Ele chegou apenas no início da noite sem muitas notícias. Retornando nos dias seguintes à cidade, dando-me permissão para que apenas almoçasse no restaurante próximo e fizesse algumas compras no supermercado, ao me deixar um de seus cartões de crédito, algumas notas de dinheiro e minha identidade falsa para qualquer eventualidade.

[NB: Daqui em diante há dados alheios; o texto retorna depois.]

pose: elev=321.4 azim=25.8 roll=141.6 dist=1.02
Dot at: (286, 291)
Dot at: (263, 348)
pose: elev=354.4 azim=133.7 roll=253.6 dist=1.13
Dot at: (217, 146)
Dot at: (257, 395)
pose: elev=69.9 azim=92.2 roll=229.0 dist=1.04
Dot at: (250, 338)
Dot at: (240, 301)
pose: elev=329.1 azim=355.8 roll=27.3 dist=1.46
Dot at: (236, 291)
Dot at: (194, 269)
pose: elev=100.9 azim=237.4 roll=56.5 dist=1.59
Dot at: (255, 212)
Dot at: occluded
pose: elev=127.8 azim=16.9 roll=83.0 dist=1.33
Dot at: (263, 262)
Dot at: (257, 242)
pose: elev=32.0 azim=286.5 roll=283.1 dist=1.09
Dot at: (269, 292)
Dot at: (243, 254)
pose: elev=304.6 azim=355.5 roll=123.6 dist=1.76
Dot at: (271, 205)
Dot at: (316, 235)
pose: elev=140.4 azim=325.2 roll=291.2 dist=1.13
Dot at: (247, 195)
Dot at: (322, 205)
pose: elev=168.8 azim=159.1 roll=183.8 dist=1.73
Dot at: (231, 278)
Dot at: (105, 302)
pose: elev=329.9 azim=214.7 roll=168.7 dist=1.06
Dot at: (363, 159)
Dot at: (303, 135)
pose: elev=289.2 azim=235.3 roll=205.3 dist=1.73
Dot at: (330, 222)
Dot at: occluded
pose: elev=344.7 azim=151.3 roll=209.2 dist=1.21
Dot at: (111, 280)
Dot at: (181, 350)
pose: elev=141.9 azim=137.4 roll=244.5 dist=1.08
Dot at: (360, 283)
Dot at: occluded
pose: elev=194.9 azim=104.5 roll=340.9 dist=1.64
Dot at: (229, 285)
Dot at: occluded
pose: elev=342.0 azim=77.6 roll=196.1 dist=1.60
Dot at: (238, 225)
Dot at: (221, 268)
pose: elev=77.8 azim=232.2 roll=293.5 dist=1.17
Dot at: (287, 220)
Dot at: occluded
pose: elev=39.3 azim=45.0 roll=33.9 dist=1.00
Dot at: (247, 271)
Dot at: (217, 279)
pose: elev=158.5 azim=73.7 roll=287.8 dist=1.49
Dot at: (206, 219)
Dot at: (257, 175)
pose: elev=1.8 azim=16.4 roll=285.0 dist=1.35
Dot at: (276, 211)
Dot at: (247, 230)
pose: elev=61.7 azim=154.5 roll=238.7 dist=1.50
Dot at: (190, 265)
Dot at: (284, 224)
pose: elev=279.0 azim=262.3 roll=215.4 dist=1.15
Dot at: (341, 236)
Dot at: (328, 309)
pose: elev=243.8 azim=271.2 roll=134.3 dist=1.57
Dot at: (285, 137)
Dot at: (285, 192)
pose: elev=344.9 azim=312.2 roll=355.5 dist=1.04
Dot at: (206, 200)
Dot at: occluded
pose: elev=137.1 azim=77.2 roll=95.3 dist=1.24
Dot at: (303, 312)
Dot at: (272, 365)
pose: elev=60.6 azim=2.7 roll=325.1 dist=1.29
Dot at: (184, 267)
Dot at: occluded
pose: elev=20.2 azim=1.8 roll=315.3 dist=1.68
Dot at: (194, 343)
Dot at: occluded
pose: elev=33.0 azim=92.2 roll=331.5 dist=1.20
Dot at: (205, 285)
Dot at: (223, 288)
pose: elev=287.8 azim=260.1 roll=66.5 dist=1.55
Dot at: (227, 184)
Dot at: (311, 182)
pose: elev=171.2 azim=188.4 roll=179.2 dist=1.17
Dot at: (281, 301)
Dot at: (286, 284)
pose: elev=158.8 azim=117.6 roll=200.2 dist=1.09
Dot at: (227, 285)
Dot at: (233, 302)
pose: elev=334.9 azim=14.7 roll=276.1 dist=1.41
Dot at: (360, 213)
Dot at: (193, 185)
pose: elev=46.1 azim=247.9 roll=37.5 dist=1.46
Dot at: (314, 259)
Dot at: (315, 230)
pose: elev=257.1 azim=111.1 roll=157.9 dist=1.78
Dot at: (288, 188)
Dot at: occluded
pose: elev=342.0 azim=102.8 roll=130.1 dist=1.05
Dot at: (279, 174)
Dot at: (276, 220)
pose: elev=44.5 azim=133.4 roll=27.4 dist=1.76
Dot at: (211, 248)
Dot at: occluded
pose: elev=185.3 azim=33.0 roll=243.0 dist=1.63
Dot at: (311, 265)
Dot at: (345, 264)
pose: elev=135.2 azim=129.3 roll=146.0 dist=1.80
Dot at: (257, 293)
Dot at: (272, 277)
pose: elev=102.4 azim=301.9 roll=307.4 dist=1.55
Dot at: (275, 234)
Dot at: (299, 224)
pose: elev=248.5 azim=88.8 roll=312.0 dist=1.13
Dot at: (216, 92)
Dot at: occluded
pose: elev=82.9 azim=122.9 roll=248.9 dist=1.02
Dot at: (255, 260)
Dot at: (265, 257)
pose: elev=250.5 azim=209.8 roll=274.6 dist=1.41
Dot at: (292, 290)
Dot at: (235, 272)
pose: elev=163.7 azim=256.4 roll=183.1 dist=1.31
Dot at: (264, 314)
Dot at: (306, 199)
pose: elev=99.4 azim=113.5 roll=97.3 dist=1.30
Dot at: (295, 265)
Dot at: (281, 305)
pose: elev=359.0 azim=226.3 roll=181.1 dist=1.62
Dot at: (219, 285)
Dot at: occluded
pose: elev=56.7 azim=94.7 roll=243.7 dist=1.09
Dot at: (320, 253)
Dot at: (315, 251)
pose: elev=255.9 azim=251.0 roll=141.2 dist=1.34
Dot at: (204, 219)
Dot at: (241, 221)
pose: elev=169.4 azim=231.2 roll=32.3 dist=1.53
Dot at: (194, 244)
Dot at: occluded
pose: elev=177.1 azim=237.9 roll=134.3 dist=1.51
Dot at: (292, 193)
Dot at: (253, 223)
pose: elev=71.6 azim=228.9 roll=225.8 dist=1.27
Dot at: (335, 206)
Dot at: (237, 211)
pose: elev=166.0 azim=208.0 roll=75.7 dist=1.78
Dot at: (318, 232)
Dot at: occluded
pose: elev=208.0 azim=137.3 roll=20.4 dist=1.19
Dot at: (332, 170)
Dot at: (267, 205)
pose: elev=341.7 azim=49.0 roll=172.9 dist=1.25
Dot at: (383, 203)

A maioria dos arquivos do meu pai era comum, negócios da empresa de investimento antigos e sem importância. Dan ainda conseguira invadir o escritório do meu pai, no entanto, o cofre que encontrara e abrira estava vazio, o que apenas comprovava que mais alguém havia vasculhado a sala à procura de informações. Ele evitava me contar detalhes, contudo havia outro cofre que não conseguira abrir. E eu me esforçava em procurar possíveis senhas sem sucesso.

Eu percebi que ele começava a considerar tal tarefa sem muitas chances de êxito, e me esforcei para ajudá-lo. Entretanto, os dias passaram em silêncio, interrompidos apenas pelas minhas idéias súbitas da possível senha, oito letras, sem números.

No táxi que me levava ao restaurante, um diferente a cada dia, para evitar que lembrassem meu rosto, o taxista de sotaque espanhol, me cumprimentou com um feliz natal caloroso, sorrindo ao me ver confusa por já ser dia 24 de dezembro. Um sentimento de nostalgia me invadiu, enquanto eu admirava as pessoas passando pelas lojas sorrindo com seus familiares e amigos, e então me decidi a fazer algo especial. Dan era minha família, e eu lhe devia eterna gratidão, além de ele estar com dificuldades.

Eu nunca aprendera a cozinhar, no entanto enquanto percorria as prateleiras do supermercado, me esforçava para lembrar quando fazia compras com minha mãe. Era divertido vê-la escolher rigorosamente os ingredientes dos pratos que preparava em ocasiões especiais. Enquanto entregava as compras a Juan, o taxista que colocava as sacolas no porta-malas, desejava que Dan não me recriminasse por ter usado seu dinheiro para futilidades, como talvez ele imaginasse.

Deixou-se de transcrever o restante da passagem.